L’enseignement et le coaching ont, de loin, toujours été mes moyens préférés de partager des expériences significatives avec d’autres. J’ai suivi il y a des années le cours de l’American Mountain Guides Association (AMGA), ainsi que le Wilderness First Responder de la National Outdoor Leadership School (NOLS), afin de devenir guide d’escalade certifiée. Après des années d’expérience en tant qu’instructrice, j’ai réalisé qu’une vidéo éducative s’imposait pour démontrer les mécanismes de la technique d’escalade. Après de nombreux essais sur des outils qui n’existaient pas lorsque je me suis lancée dans ce projet il y a plus de dix ans, j’ai finalement pu produire [ en 2022] une vidéo intitulée « Fundamentals of Climbing » (Les bases de l’escalade).

En 2006, j’ai acheté une parcelle de terrain à Hueco, au Texas, on y trouve des blocs de classe mondiale et des voies d’escalade superbes sur un rocher comme il n’en existe nulle part ailleurs sur la planète. J’avais en tête d’organiser là des camps d’escalade. Situé à 40 minutes d’El Paso, Hueco Tanks est une oasis extrordinaire où les êtres humains et les animaux cohabitent depuis plus de 10 000 ans. Lorsqu’Owen était tout petit, j’ai monté des camps d’escalade aux États-Unis et en Sardaigne. Je savais qu’une fois qu’Owen aurait terminé ses études secondaires, j’aurais plus de temps pour développer ma propriété de Hueco. Avec cette vision en tête, je l’ai peu à peu aménagée. Après avoir dégagé un espace sur mon terrain et y avoir installé une fosse septique, j’ai acheté un Airstream de 1976 qui avait beaucoup roulé et nécessitait beaucoup de travaux pour le rendre habitable. J’ai dû attendre quelques années avant de pouvoir y installer l’électricité, un réservoir d’eau de 11 m3 et une pompe. L’an dernier, j’ai engagé quelques amis grimpeurs pour construire une salle de bain avec une douche, un lavabo et deux toilettes. Depuis quelques jours, j’ai enfin les plans pour construire une maison qui pourra accueillir des groupes, des équipes d’escalade ou simplement les amis qui voudraient grimper avec moi dans cet endroit incroyable.

Arrêter l’escalade ?

Les gens me demandent parfois si je fais encore de l’escalade. Je ne peux pas imaginer arrêter un jour l’escalade, à moins d’en être physiquement incapable. J’aime le sentiment de grâce et de fluidité que j’éprouve en me déplaçant sur le rocher. Je ne vois pas de meilleur moyen d’apprendre et de s’adapter au monde que de grimper sur toutes ces belles formes que nous offre la nature.
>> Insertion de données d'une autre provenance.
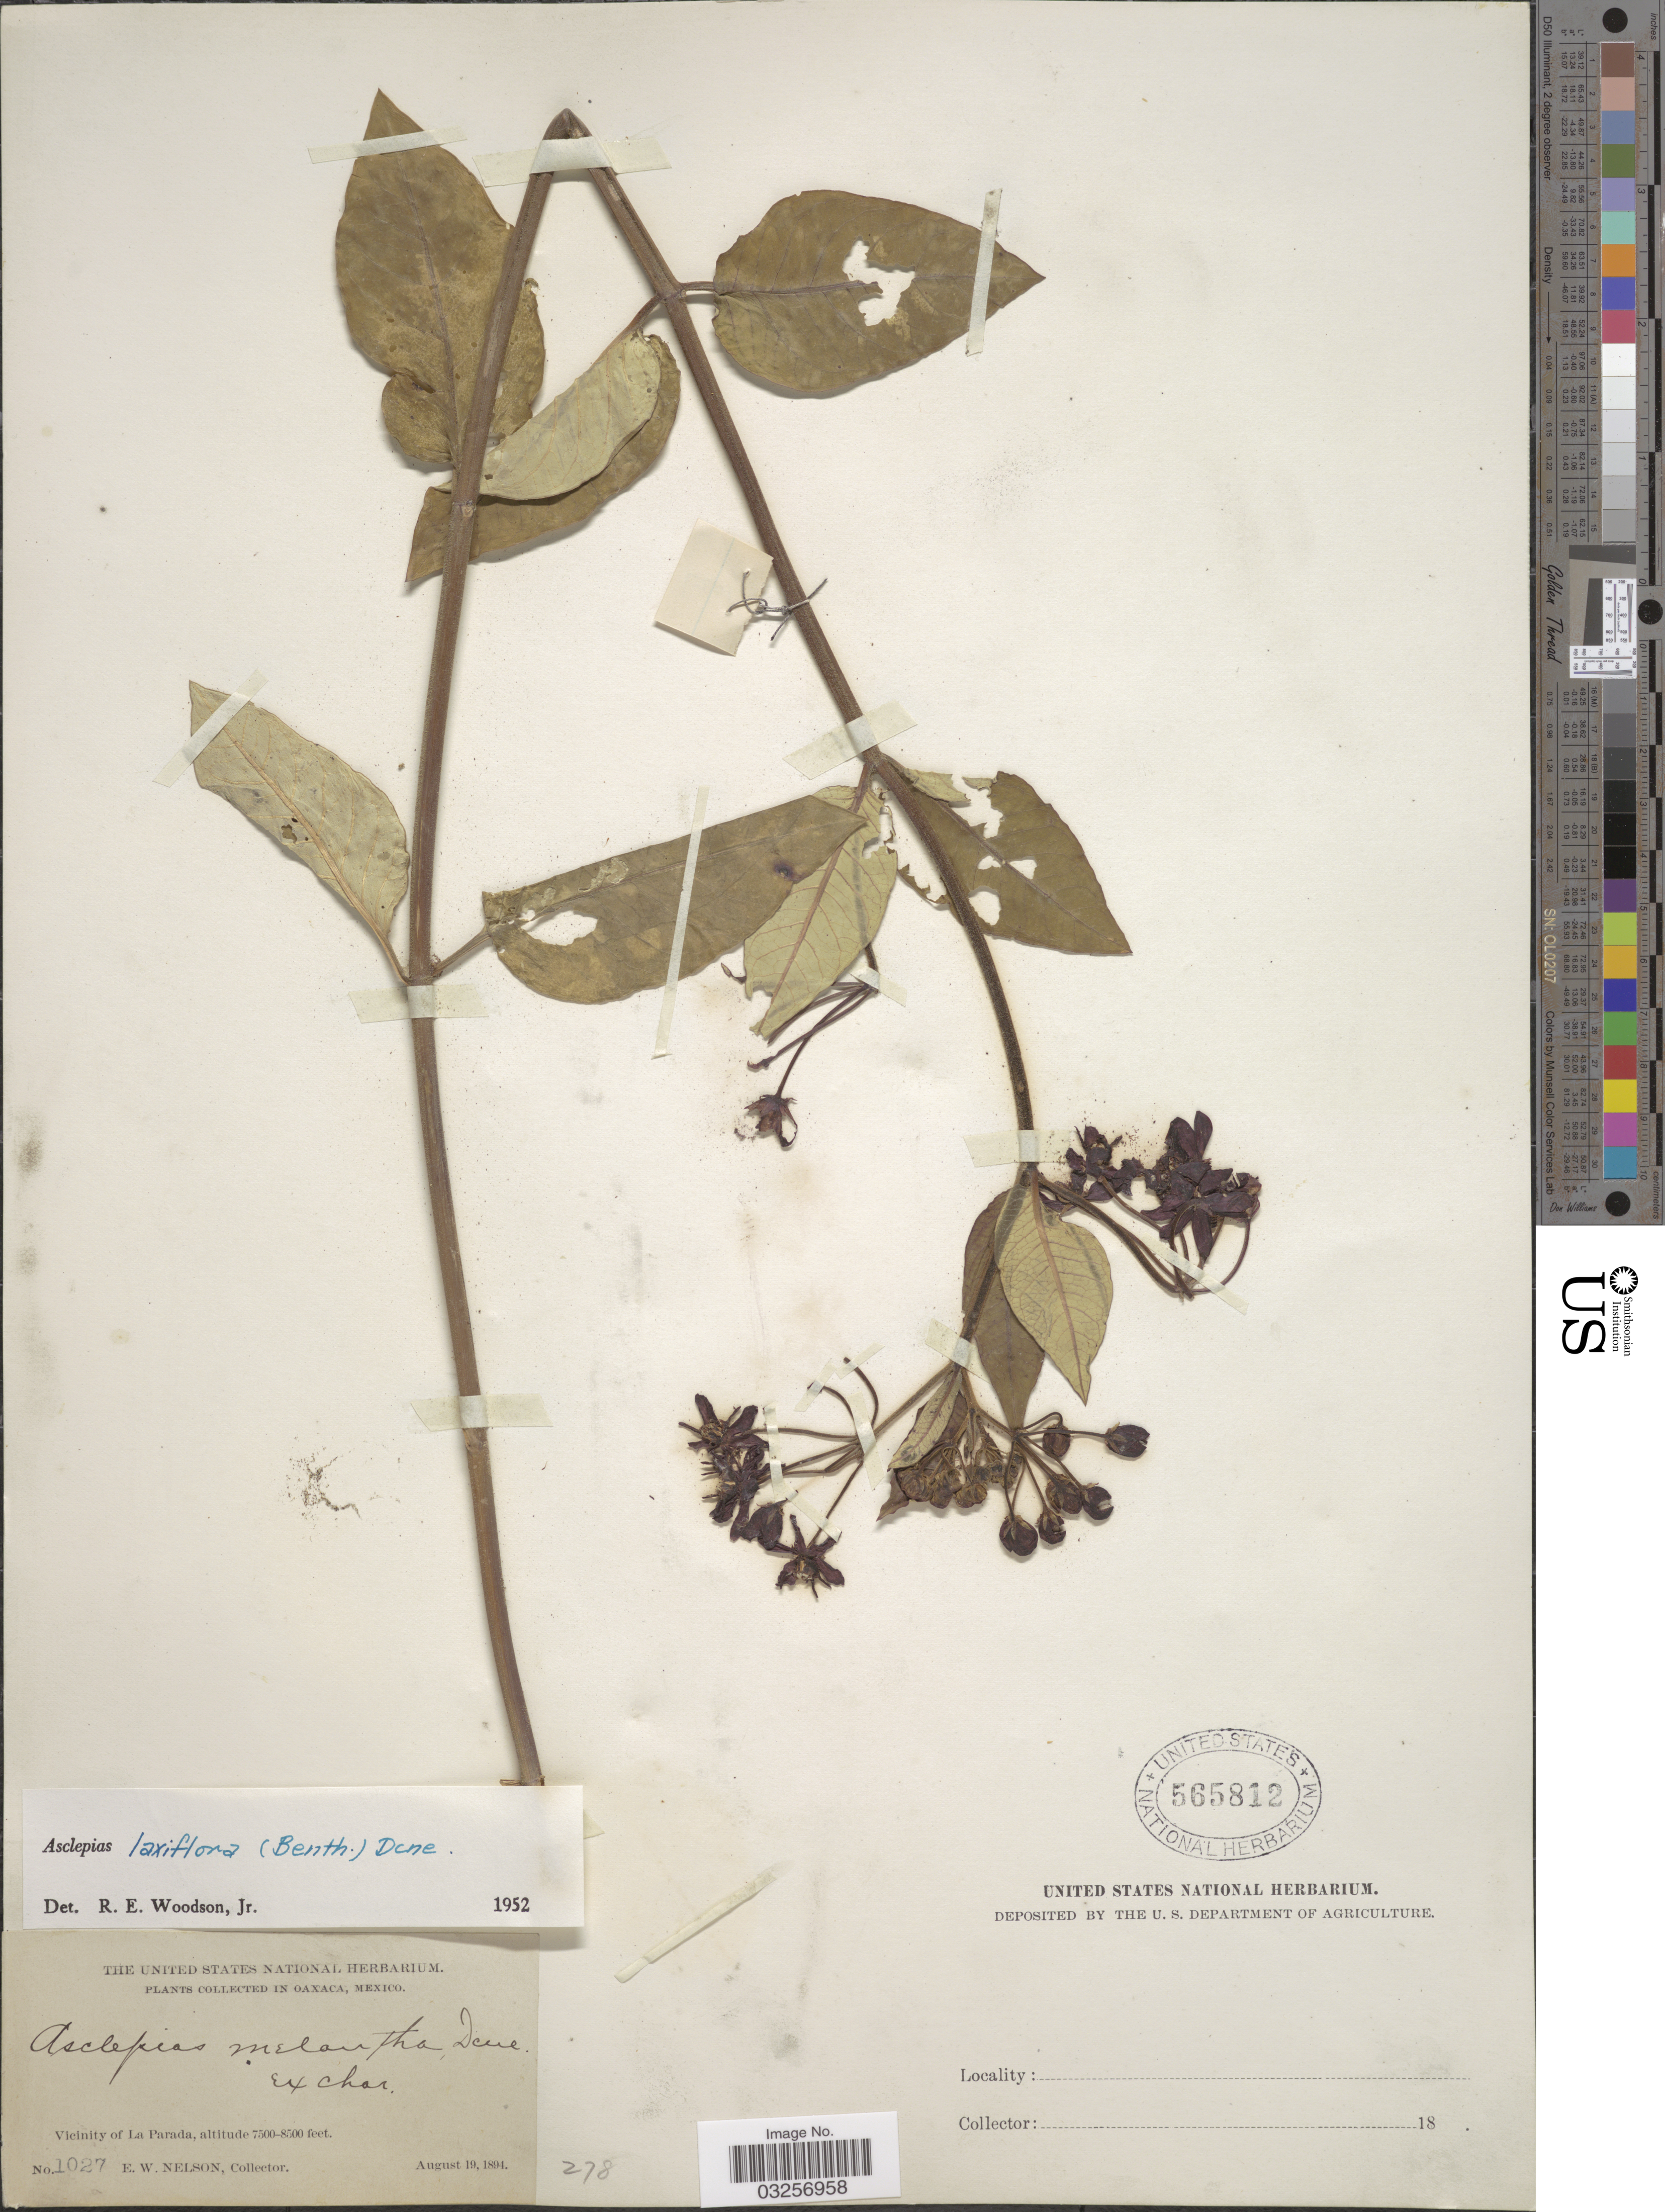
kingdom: Plantae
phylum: Tracheophyta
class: Magnoliopsida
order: Gentianales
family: Apocynaceae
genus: Asclepias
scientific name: Asclepias laxiflora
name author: Colla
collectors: E. W. Nelson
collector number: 1027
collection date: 1894-08-19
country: Mexico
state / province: Oaxaca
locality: Vicinity of La Parada.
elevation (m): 2286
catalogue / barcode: US 565812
Je suis vraiment reconnaissante d’avoir pu vivre ma passion pendant toutes ces années. L’escalade reste mon point d’ancrage dans la vie, qui me permet de me connecter à la nature, à la santé du corps et de l’esprit, et à tant de personnes dans ma communauté, d’amis et de pairs dans le monde entier. Je garde l’espoir qu’à l’avenir nous nous unissions et coopérions ensemble en tant que communauté mondiale pour créer un mode de vie plus durable pour tous.